EXTRACT TO READ –
________

BDL, below detection limit.

The limits are as per Indian Standards Drinking Water-Specification (Second Revision) (IS 10500: 2012).

Based on the analysis of results, the following inferences are drawn:

  1. Overall, the pH of all the samples were found to be within the permissible limits according to Indian Standards (IS 10500: 2012) except that two samples showed a little higher pH.

  2. High variations are observed in the concentration of conductivity, TDS, chloride, total hardness, alkalinity, fluoride, sulfate parameters. The concentrations of the parameters were found to be within the permissible limits as prescribed by the Indian Standards almost for all the samples for the respective parameters. Moreover, slight variation was observed in the sulfate concentration.

  3. Nitrate concentrations, at places, were found to be higher than the permissible limits. High nitrate concentrations such as 569 mg/L was observed at Shihora village of Vadodara district. Moreover, many other villages have shown higher nitrate concentrations than the limits prescribed which is a matter of concern.

  4. Heavy metals were analysed in a few groundwater samples to detect whether the groundwater was contaminated with heavy metals. The analytical results of heavy metals for groundwater samples were found to be within the acceptable limits except for a few samples for iron and lead. In particular, iron was found to be high, in the range of 0.2 mg/L to 9.9 mg/L, whereas the permissible limit is only 0.3 mg/L.

________

GIVEN DATA –
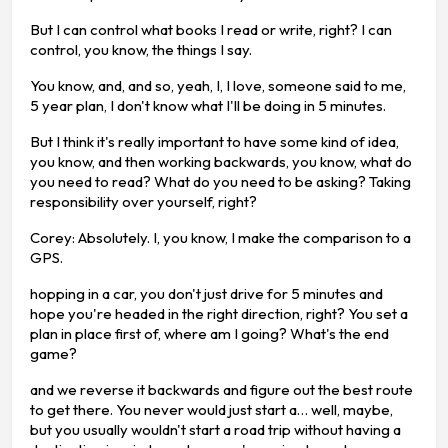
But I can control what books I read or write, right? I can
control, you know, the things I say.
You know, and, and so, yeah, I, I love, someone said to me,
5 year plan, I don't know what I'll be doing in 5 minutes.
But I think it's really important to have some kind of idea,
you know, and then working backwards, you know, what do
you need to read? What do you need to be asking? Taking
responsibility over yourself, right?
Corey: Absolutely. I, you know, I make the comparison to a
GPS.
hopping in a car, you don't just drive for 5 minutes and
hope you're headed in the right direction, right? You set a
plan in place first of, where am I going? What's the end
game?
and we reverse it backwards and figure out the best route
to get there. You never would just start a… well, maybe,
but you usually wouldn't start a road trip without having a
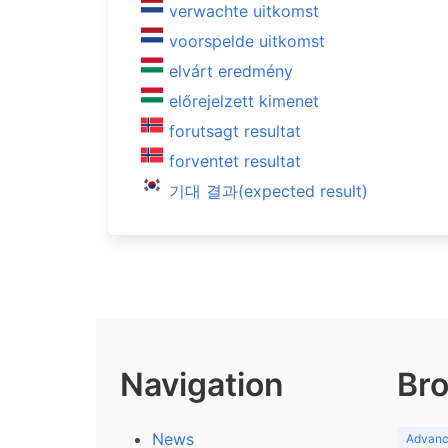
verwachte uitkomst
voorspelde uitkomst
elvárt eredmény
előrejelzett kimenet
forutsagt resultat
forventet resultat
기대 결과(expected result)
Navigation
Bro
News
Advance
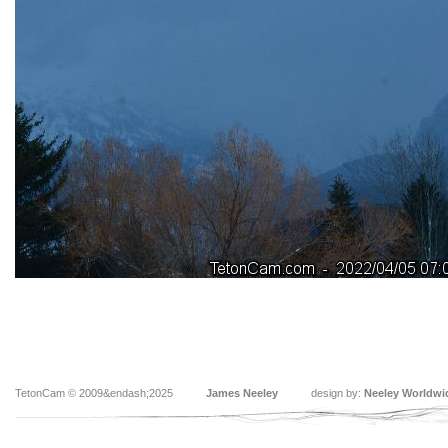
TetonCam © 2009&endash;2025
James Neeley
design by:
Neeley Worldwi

________

TASKS FOR THIS EXERCISE –
• A. Extract the stretch of the groundwater findings from "3. Nitrate concentrations, at" through "matter of concern." and reproduce it word for word.
• B. According to the groundwater findings, what is the permissible limit for iron?

RESPONSES IN ORDER –
• A.
3. Nitrate concentrations, at places, were found to be higher than the permissible limits. High nitrate concentrations such as 569 mg/L was observed at Shihora village of Vadodara district. Moreover, many other villages have shown higher nitrate concentrations than the limits prescribed which is a matter of concern.

• B. 0.3 mg/L